-- BEGIN Excerpt --
Note, however, that by phrasing the task as one of identifying the wrongs women suffer (and have suffered), there is an implicit suggestion that women as a group can be usefully compared against men as a group with respect to their standing or position in society; and this seems to suggest that women as a group are treated in the same way, or that they all suffer the same injustices, and men as a group all reap the same advantages. But of course this is not the case, or at least not straightforwardly so. As bell hooks so vividly pointed out, in 1963 when Betty Friedan urged women to reconsider the role of housewife and demanded greater opportunities for women to enter the workforce (Friedan 1963), Friedan was not speaking for working class women or most women of color (hooks 1984, 1-4). Neither was she speaking for lesbians. Women as a group experience many different forms of injustice, and the sexism they encounter interacts in complex ways with other systems of oppression. In contemporary terms, this is known as the problem of intersectionality (Crenshaw 1991). This critique has led some theorists to resist the label “feminism” and adopt a different name for their view. Earlier, during the 1860s–80s, the term ‘womanism’ had sometimes been used for such intellectual and political commitments; more recently, Alice Walker has proposed that “womanism” provides a contemporary alternative to “feminism” that better addresses the needs of Black women and women of color more generally (Walker 1990).

To consider some of the different strategies for responding to the phenomenon of intersectionality, let's return to the schematic claims that women are oppressed and this oppression is wrong or unjust. Very broadly, then, one might characterize the goal of feminism to be ending the oppression of women. But if we also acknowledge that women are oppressed not just by sexism, but in many ways, e.g., by classism, homophobia, racism, ageism, ableism, etc., then it might seem that the goal of feminism is to end all oppression that affects women. And some feminists have adopted this interpretation, e.g., (Ware 1970), quoted in (Crow 2000, 1).

Note, however, that not all agree with such an expansive definition of feminism. One might agree that feminists ought to work to end all forms of oppression — oppression is unjust and feminists, like everyone else, have a moral obligation to fight injustice — without maintaining that it is the mission of feminism to end all oppression. One might even believe that in order to accomplish feminism's goals it is necessary to combat racism and economic exploitation, but also think that there is a narrower set of specifically feminist objectives. In other words, opposing oppression in its many forms may be instrumental to, even a necessary means to, feminism, but not intrinsic to it. E.g., bell hooks argues:

Feminism, as liberation struggle, must exist apart from and as a part of the larger struggle to eradicate domination in all its forms. We must understand that patriarchal domination shares an ideological foundation with racism and other forms of group oppression, and that there is no hope that it can be eradicated while these systems remain intact. This knowledge should consistently inform the direction of feminist theory and practice. (hooks 1989, 22)

On hooks' account, the defining characteristic that distinguishes feminism from other liberation struggles is its concern with sexism:

Unlike many feminist comrades, I believe women and men must share a common understanding — a basic knowledge of what feminism is — if it is ever to be a powerful mass-based political movement. In Feminist Theory: From Margin to Center , I suggest that defining feminism broadly as “a movement to end sexism and sexist oppression” would enable us to have a common political goal…Sharing a common goal does not imply that women and men will not have radically divergent perspectives on how that goal might be reached. (hooks 1989, 23)
-- END Excerpt --
-- BEGIN Listed records --
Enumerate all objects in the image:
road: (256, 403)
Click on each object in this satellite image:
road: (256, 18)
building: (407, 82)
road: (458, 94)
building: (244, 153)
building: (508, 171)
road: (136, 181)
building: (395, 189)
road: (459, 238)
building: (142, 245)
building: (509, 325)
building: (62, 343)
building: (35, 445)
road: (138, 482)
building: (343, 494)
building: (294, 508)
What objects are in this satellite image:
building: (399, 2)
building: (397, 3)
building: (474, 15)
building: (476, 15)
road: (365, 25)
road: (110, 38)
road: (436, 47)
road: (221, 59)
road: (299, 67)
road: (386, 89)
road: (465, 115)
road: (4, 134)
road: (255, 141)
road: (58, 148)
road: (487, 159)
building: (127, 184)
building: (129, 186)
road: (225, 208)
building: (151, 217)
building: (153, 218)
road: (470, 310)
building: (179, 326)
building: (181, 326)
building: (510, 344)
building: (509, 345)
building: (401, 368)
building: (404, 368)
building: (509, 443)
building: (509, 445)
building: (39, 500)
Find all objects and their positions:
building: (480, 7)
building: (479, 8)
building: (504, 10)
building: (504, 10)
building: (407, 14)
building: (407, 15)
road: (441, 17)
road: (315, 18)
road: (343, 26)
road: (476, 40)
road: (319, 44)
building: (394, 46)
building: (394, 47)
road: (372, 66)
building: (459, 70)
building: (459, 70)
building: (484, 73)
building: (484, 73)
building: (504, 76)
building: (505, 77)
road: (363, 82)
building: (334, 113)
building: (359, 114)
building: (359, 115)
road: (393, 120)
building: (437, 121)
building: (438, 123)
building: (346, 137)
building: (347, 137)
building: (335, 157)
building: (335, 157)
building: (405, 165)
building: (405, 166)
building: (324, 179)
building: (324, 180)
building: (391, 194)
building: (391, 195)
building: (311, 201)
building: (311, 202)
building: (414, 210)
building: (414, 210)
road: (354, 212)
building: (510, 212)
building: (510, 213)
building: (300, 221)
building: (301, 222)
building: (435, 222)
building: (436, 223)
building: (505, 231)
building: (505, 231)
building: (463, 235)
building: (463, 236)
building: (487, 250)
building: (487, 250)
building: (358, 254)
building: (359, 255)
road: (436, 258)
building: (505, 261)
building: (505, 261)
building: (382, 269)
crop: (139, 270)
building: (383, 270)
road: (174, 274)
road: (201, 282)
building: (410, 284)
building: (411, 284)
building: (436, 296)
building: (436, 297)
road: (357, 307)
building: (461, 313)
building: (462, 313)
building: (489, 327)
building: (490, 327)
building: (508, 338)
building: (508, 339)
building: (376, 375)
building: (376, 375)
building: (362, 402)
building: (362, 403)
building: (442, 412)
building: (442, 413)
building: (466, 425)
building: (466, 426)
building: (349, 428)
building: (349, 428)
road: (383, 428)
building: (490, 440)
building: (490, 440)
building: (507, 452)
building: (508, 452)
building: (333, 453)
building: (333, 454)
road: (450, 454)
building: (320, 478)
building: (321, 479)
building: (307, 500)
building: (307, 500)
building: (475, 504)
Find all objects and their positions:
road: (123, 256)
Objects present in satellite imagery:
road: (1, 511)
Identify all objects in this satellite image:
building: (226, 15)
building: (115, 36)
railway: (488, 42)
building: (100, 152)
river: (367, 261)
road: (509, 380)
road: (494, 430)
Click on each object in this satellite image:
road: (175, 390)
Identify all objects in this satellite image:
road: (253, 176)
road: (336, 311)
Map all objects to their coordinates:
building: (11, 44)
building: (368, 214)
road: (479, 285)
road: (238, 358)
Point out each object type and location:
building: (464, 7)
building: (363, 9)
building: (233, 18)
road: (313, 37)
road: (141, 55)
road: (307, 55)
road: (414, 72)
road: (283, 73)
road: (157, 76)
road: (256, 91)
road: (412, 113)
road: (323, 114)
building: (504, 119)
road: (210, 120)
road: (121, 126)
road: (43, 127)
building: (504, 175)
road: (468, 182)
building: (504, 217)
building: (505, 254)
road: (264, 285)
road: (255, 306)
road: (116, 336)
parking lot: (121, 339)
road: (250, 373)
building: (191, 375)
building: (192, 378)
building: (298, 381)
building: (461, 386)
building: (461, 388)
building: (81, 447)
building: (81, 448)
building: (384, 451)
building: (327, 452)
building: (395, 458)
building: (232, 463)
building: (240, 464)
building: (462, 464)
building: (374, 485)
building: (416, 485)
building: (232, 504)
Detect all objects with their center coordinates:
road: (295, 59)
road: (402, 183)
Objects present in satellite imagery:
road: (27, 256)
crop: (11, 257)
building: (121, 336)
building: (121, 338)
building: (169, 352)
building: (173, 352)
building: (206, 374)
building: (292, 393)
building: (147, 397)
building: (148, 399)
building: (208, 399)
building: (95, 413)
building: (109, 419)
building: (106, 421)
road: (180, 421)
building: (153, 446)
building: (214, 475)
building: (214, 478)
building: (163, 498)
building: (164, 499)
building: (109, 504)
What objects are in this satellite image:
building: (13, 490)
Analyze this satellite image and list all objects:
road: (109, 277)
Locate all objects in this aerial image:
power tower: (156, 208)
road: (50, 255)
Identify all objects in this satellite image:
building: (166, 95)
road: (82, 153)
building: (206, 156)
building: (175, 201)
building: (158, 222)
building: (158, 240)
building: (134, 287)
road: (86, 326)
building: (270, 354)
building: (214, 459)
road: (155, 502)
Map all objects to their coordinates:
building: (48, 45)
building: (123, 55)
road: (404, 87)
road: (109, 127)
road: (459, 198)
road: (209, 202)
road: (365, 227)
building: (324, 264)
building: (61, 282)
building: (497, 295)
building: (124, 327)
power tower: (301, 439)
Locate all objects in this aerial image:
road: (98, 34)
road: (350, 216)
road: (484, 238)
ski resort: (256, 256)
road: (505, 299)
-- END Listed records --
- [Problems]
a – Answer these questions about the text on feminism and intersectionality, one line each:
(i) In what year did Betty Friedan urge women to reconsider the role of housewife?
(ii) Which term had sometimes been used during the 1860s–80s for such intellectual and political commitments?
(iii) How does hooks suggest defining feminism broadly in Feminist Theory: From Margin to Center?
b – Pick up the text on feminism and intersectionality after its final sentence and write its next paragraph.
The rows were taken from a separate source and are unrelated to the text on feminism.

- [Results for each task]
a –
(i) 1963
(ii) 'Womanism'
(iii) As "a movement to end sexism and sexist oppression"

b –
hooks' approach depends on the claim that sexism is a particular form of oppression that can be distinguished from other forms, e.g., racism and homophobia, even though it is currently (and virtually always) interlocked with other forms of oppression. Feminism's objective is to end sexism, though because of its relation to other forms of oppression, this will require efforts to end other forms of oppression as well. For example, feminists who themselves remain racists will not be able to fully appreciate the broad impact of sexism on the lives of women of color. Furthermore because sexist institutions are also, e.g., racist, classist and homophobic, dismantling sexist institutions will require that we dismantle the other forms of domination intertwined with them (Heldke and O'Connor 2004). Following hooks' lead, we might characterize feminism schematically (allowing the schema to be filled in differently by different accounts) as the view that women are subject to sexist oppression and that this is wrong. This move shifts the burden of our inquiry from a characterization of what feminism is to a characterization of what sexism, or sexist oppression is.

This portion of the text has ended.